======== Information shown ========
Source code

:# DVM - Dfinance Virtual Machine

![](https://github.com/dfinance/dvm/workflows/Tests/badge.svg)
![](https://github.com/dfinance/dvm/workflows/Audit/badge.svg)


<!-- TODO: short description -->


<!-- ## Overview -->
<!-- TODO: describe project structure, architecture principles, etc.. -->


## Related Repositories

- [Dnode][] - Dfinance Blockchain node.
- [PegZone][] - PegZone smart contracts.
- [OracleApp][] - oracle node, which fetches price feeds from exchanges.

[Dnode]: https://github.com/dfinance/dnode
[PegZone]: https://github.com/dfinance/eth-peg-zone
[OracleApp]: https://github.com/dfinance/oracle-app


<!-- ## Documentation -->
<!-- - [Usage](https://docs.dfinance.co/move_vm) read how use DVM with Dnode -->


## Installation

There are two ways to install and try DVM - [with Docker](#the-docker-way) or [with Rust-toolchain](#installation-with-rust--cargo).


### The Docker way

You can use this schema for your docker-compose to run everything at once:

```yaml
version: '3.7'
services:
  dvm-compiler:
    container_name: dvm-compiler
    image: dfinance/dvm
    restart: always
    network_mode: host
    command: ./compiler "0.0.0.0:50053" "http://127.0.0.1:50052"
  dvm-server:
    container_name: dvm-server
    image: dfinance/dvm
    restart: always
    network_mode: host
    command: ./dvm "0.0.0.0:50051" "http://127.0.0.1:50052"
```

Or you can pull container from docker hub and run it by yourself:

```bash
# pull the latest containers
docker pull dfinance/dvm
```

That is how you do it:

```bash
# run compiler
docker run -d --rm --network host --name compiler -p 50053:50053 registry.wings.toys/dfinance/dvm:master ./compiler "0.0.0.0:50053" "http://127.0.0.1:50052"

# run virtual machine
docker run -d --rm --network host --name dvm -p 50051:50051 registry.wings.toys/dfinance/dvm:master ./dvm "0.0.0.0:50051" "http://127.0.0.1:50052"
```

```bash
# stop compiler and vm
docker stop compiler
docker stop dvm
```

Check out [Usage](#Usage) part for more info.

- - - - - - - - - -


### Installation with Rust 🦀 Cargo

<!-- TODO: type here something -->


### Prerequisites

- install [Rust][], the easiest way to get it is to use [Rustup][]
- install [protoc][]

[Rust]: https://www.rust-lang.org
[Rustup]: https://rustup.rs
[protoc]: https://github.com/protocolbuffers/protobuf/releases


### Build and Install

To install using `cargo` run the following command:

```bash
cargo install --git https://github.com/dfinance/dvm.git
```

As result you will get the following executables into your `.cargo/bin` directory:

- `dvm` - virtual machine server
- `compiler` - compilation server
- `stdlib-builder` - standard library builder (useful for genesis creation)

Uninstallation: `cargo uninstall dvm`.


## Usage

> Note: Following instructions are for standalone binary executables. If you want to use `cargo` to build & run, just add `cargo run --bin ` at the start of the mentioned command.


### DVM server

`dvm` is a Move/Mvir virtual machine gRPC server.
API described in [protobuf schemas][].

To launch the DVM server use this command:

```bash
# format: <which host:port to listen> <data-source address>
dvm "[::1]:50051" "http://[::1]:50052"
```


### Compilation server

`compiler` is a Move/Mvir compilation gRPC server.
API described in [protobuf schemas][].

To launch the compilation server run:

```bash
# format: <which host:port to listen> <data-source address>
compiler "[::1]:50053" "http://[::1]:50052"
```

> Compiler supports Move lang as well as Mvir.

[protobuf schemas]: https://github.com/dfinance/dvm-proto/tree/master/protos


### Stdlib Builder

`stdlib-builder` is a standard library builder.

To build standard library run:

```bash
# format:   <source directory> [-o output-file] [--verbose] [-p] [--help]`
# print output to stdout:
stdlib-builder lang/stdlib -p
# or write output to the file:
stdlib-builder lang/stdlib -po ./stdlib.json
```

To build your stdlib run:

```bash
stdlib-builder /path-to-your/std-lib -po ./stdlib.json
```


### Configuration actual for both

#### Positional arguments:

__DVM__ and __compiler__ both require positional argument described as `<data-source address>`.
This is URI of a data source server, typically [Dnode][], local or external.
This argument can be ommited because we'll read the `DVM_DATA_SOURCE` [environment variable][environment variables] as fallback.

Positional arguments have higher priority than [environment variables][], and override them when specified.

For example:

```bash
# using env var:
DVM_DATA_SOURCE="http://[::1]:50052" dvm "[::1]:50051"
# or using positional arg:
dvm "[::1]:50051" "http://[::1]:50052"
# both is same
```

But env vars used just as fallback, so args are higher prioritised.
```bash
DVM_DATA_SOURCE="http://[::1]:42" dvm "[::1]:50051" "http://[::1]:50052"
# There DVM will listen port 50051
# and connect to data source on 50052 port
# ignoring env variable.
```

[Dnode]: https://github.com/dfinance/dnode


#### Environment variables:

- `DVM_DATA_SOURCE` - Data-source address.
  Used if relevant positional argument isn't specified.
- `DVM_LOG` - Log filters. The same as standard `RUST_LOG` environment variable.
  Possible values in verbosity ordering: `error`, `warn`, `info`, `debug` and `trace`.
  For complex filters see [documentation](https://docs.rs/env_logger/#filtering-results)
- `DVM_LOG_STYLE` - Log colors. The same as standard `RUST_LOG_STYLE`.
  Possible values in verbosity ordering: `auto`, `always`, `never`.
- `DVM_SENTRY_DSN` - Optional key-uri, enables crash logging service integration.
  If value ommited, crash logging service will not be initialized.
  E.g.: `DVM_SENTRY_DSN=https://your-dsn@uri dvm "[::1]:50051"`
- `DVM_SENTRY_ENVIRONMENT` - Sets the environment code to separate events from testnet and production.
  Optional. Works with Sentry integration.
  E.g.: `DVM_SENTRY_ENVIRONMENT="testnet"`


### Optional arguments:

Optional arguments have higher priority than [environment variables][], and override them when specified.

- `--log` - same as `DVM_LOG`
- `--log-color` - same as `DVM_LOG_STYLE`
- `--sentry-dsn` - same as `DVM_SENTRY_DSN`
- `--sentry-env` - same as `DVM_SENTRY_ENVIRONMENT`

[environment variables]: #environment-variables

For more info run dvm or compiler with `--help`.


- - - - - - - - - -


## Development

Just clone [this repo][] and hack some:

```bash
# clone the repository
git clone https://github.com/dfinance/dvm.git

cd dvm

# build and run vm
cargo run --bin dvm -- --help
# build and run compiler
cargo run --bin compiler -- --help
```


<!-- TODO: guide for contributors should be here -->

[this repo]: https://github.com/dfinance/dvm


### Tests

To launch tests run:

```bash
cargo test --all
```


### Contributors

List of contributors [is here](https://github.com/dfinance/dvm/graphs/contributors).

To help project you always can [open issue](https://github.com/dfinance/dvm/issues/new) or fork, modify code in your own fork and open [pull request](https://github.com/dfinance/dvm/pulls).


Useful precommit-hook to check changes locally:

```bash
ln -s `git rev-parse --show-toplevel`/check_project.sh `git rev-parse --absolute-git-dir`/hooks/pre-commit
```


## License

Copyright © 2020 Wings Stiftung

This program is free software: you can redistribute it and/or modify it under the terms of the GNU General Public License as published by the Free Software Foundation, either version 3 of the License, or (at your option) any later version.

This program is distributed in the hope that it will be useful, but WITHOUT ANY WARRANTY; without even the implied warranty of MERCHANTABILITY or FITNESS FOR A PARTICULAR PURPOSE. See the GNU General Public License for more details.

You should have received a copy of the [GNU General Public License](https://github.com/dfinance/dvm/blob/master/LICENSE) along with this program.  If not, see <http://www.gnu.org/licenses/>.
========
● What the exercise asks
Filter the records down to the lines containing the word "modify", and copy those.

● Exercise result
To help project you always can [open issue](https://github.com/dfinance/dvm/issues/new) or fork, modify code in your own fork and open [pull request](https://github.com/dfinance/dvm/pulls).
This program is free software: you can redistribute it and/or modify it under the terms of the GNU General Public License as published by the Free Software Foundation, either version 3 of the License, or (at your option) any later version.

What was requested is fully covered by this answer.